Currently, Malayan is an adjunct lecturer at the American University in Yerevan. In his visual communications course, he teaches his students to generate and express visual ideas. His students are English majors with little to no background in the arts. Yet his curriculum, which draws from calligraphy and typography, is practice-based. Over the course of a semester, his students must learn formal composition—proportions, contrasts, and balance—to create works of their own.
“After developing technical skill comes the question of substance,” he says. Beautiful letters are not enough. An artist must have something to say. “If I have nothing significant to say, I will not write a word. We don’t need more visual pollution.”
For Malayan, advertising exemplifies visual pollution. Billboards, commercials, pop-ups, and flyers plaster our daily lives with consumerist messaging. “Ads are often sexy, funny, or visually appealing. Some use cheap tricks, others are well thought out campaigns. But the message is the always same: buy.”
Discourse and dialogue have little relevance in consumer culture. Malayan urges his students to consider visual messaging that contributes to a larger public conversation. For their final projects, he tasked them to create a poster that responded to the following question: what message is urgent for you to say to Armenia, to the world? This is Malayan’s call to action: to participate in visual culture not as consumers but as citizens.

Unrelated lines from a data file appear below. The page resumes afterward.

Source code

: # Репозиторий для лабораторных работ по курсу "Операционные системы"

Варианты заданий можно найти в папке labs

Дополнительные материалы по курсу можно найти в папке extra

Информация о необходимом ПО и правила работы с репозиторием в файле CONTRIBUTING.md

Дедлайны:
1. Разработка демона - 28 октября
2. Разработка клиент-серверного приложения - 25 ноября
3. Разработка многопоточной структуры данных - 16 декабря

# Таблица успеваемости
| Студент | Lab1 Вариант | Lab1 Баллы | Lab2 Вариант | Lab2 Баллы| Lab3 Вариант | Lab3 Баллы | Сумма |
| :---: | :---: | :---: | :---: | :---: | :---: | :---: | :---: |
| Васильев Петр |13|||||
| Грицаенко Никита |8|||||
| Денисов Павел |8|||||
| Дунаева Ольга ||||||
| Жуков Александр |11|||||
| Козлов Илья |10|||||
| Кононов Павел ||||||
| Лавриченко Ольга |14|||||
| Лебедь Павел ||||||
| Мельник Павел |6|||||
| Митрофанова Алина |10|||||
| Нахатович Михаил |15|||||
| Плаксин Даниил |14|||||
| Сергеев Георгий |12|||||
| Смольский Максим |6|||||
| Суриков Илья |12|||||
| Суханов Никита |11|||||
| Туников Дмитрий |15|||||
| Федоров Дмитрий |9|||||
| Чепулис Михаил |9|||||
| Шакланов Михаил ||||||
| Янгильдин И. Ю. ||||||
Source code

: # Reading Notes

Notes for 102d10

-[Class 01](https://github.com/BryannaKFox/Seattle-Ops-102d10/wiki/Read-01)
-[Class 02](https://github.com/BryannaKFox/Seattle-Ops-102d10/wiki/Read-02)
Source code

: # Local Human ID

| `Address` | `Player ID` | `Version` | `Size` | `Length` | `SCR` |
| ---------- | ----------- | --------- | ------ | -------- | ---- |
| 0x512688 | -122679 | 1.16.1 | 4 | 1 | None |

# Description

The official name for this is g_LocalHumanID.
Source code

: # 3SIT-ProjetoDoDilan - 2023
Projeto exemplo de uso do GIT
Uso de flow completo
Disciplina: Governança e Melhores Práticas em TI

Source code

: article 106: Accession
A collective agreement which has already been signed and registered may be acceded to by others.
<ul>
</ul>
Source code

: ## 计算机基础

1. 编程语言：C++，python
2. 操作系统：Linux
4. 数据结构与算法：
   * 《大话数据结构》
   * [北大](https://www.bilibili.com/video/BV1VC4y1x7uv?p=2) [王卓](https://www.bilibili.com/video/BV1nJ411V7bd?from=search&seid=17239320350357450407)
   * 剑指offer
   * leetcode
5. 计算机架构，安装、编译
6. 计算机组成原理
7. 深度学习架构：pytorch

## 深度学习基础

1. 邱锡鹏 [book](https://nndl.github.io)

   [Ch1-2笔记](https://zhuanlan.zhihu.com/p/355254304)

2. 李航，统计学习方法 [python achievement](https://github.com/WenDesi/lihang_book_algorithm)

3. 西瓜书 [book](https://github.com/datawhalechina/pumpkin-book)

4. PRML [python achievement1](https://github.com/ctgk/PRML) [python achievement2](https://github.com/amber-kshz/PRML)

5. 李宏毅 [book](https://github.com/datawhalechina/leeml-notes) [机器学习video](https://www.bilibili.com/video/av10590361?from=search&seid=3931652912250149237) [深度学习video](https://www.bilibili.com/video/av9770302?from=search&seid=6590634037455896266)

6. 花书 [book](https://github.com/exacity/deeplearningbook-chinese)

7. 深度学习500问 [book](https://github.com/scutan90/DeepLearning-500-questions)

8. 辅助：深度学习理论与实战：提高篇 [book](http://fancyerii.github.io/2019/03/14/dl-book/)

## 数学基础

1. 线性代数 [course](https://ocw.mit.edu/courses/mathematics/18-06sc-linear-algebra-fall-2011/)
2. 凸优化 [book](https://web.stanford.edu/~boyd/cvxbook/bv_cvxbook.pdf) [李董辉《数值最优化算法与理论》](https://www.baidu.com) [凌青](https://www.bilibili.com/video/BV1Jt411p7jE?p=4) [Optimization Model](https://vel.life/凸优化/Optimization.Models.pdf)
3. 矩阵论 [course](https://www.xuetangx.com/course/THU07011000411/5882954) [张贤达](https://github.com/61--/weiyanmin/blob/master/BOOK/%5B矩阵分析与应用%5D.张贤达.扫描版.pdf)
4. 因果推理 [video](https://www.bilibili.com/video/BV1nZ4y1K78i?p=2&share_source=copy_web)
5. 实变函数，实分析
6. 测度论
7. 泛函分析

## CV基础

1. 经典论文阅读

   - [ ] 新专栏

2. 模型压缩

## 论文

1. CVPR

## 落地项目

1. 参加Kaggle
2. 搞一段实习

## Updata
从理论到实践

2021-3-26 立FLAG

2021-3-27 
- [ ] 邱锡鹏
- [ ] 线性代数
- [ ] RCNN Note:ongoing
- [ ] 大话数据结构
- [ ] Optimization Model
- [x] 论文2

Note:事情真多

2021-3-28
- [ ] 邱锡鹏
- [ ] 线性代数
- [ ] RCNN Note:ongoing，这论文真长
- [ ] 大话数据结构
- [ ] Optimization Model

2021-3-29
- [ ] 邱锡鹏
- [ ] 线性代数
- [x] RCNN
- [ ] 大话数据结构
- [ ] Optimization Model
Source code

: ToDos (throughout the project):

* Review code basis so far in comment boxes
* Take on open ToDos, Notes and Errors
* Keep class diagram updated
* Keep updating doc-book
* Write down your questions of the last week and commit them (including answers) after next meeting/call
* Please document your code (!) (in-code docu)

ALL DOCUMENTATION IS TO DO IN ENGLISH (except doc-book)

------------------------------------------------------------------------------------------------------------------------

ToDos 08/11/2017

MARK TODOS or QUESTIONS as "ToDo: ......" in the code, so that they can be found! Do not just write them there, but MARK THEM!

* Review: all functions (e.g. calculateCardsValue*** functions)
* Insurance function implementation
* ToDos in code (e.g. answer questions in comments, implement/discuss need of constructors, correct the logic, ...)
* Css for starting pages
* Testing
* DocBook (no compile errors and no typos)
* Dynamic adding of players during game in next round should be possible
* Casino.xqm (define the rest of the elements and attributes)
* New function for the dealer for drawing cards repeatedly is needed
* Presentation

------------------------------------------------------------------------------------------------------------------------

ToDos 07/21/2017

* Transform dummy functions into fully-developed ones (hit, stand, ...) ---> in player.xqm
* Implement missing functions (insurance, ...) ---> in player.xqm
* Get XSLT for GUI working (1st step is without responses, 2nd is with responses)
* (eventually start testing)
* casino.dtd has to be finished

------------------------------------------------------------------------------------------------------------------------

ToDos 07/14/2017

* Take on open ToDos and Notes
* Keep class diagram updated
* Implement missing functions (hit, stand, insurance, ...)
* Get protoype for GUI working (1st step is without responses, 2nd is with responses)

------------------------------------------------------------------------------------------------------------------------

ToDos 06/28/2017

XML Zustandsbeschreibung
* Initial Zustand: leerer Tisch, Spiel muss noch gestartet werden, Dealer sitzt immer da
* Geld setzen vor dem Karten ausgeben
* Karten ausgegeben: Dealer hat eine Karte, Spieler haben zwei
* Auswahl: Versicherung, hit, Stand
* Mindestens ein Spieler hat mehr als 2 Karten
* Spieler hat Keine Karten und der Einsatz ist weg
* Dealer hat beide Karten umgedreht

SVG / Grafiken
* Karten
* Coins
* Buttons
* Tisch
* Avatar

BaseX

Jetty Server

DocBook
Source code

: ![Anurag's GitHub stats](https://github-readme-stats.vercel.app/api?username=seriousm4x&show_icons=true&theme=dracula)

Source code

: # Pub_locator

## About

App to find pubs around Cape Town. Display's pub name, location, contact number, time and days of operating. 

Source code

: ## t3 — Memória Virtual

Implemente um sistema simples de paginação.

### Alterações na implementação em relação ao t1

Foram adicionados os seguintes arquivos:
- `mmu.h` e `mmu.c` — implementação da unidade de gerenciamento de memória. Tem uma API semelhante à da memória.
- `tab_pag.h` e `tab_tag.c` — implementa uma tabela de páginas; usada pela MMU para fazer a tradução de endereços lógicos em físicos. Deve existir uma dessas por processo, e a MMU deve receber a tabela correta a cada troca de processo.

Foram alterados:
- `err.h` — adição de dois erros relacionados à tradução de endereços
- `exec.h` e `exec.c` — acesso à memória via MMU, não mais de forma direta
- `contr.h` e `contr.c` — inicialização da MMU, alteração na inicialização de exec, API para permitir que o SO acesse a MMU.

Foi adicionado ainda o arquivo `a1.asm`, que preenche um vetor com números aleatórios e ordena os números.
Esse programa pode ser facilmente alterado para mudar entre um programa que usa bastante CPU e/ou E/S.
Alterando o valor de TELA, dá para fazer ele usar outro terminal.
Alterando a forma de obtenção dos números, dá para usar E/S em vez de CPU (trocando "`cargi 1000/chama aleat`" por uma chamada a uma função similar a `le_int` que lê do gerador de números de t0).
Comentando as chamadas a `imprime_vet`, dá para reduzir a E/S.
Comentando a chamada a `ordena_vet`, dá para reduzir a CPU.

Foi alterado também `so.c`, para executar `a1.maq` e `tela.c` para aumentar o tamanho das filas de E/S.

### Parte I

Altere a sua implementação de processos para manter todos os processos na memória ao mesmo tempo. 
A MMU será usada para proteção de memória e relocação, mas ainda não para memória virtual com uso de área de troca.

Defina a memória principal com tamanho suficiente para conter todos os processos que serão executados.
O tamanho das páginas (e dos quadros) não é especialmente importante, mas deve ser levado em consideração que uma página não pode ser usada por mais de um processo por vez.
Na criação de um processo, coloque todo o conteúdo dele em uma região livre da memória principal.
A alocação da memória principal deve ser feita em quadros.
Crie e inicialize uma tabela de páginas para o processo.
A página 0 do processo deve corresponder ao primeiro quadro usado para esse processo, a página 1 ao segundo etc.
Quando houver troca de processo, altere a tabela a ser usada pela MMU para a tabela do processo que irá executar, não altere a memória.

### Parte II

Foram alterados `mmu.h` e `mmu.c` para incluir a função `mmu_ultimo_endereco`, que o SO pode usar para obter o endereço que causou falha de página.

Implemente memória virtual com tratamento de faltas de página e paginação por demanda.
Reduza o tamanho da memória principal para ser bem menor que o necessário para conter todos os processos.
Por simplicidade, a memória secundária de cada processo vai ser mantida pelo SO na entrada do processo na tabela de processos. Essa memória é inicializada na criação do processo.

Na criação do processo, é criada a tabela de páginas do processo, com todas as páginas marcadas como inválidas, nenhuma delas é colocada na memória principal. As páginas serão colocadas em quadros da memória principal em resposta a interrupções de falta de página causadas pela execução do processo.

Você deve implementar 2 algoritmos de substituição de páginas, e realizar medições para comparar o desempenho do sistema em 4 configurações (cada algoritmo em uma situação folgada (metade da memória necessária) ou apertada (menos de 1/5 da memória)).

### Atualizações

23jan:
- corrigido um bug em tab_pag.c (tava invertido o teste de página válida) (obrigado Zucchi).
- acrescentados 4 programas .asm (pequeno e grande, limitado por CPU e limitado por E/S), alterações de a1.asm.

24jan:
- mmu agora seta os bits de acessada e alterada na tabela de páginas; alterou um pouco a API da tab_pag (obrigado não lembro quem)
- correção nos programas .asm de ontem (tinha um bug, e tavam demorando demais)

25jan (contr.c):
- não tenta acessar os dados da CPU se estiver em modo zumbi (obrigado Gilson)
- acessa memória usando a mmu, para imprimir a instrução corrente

During the protests of the recent nonviolent revolution, Malayan worked round the clock to create placards to fuel demonstrations and marches. He felt a sense of responsibility not only to reflect his personal opinions, but also to echo those of others. He observed and listened to the way political discontent played out in the public and private realm. “I wanted to capture what we all were feeling, what was on our minds,” he says.
In this way, his efforts were both anthropological and activist in nature. His work created a feedback loop, capturing the public sentiment and expressing it back on the street. Along with the compelling slogans, his posters featured eternal words like freedom and journey.
Maya Potter is a cultural sustainability project assistant at the Center for Folklife and Cultural Heritage. At the 2018 Smithsonian Folklife Festival, she worked with Ruben Malayan and other artisans in The Workshop to facilitate craft activities and classes for the public.